Writer and performer Sonya is joined on set by the play’s own stage manager Justin Murphy who steps into the performance at times, operates the play’s lighting and sound, and throws many a sassy glance at Sonya. It’s something of a nod to the dynamic of Sonya’s first meetings with Kate, in which the pair broke the monotony of long-winded rehearsals for the Russian play they were working on by exchanging jokey looks and, amusingly, various imagined death scenes.
Happily, Sonya’s enjoyment of her own show is unmistakeable, set against her distaste for the Russian play with its endless dancing and English accents (because that’s how you know it’s the olden days, obviously).
The most intoxicating fun of Sonya’s performance arises as she regales her flirtations ‘Irish-style’ with Kate, from luxuriating over the exotic comforts of her home – ‘come to mine and check out my immersion, it’s got dual switches’ – to pouring out an impassioned letter of longing and ‘pure filth’ on the back of a sandwich bag.

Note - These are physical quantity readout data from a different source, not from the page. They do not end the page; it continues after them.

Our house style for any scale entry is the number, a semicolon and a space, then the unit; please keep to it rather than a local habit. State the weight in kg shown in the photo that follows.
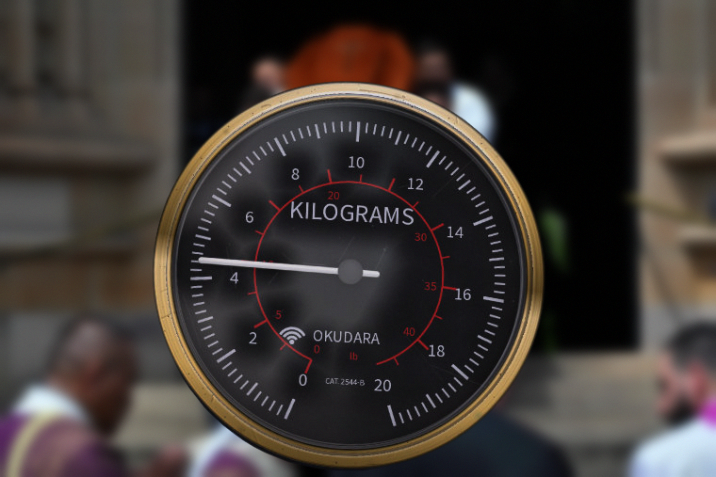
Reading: 4.4; kg
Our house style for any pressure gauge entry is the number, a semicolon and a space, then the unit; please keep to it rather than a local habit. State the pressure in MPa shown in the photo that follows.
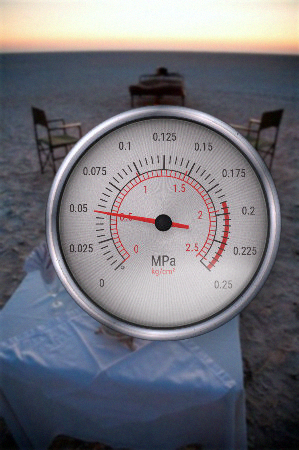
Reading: 0.05; MPa
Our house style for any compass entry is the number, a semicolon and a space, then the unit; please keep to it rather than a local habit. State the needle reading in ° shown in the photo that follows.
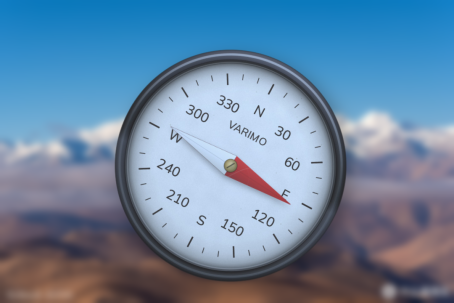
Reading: 95; °
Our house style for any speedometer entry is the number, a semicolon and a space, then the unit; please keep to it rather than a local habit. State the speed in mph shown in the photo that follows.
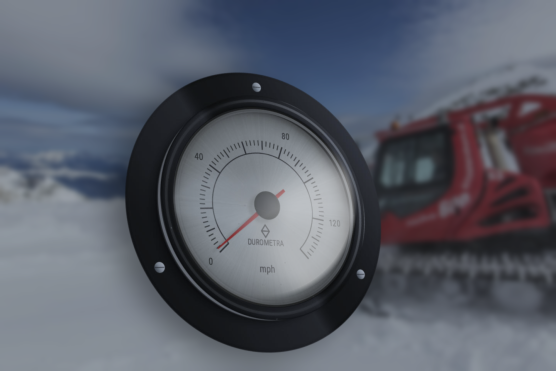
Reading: 2; mph
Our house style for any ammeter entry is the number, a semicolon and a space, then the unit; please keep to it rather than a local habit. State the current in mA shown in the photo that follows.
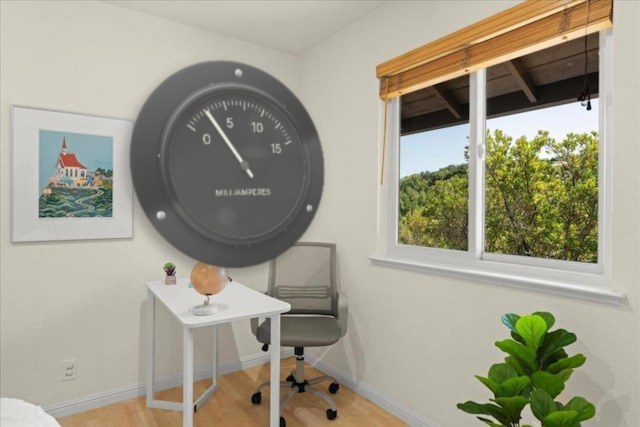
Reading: 2.5; mA
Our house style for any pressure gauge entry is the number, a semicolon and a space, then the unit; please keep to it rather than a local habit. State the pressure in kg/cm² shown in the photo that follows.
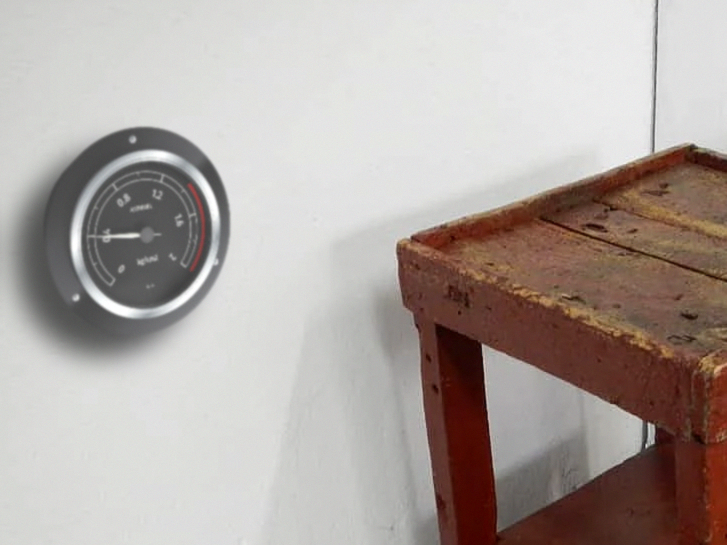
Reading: 0.4; kg/cm²
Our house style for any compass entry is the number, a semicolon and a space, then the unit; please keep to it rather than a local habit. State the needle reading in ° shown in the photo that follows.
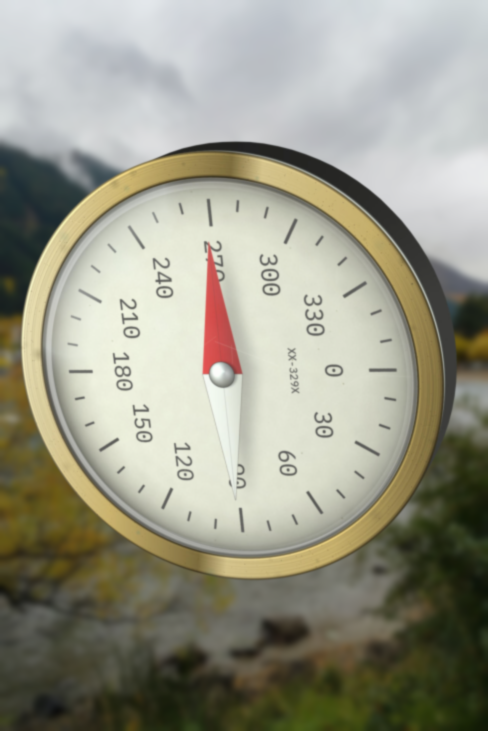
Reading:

Directed by Gina Moxley, Sonya’s animated storytelling makes, for the most part, for glee-filled watching, with conspiratorial winks to the audience inviting us on side. Occasionally Sonya loses us during more surreal patches of the narrative, but she soon recaptures our interest with a quirky observation or deliciously cheeky comment.
Woven into the performance are the twin paper trails that underscore the play throughout. The first is the two years’ worth of receipts, tickets, photos and testimonials the couple must catalogue to document the authenticity of their relationship for Irish immigration officials. The second is a series of moving letters written in the 19th century by Kate’s great-great grandmother Ann Flanagan to her parents back in Ireland during an arduous journey emigrating towards a new life in Australia.
Interspersed throughout Sonya’s story (at times a little clumsily), the extracts draw attention to the very different modern challenges of an Australian attempting to settle with her Irish partner and needing to overcome not treacherous seas but exacting immigration officers.
It is hope that drives both narratives forward in this charming tale of exhilaration, frustration, determination and, above all, love.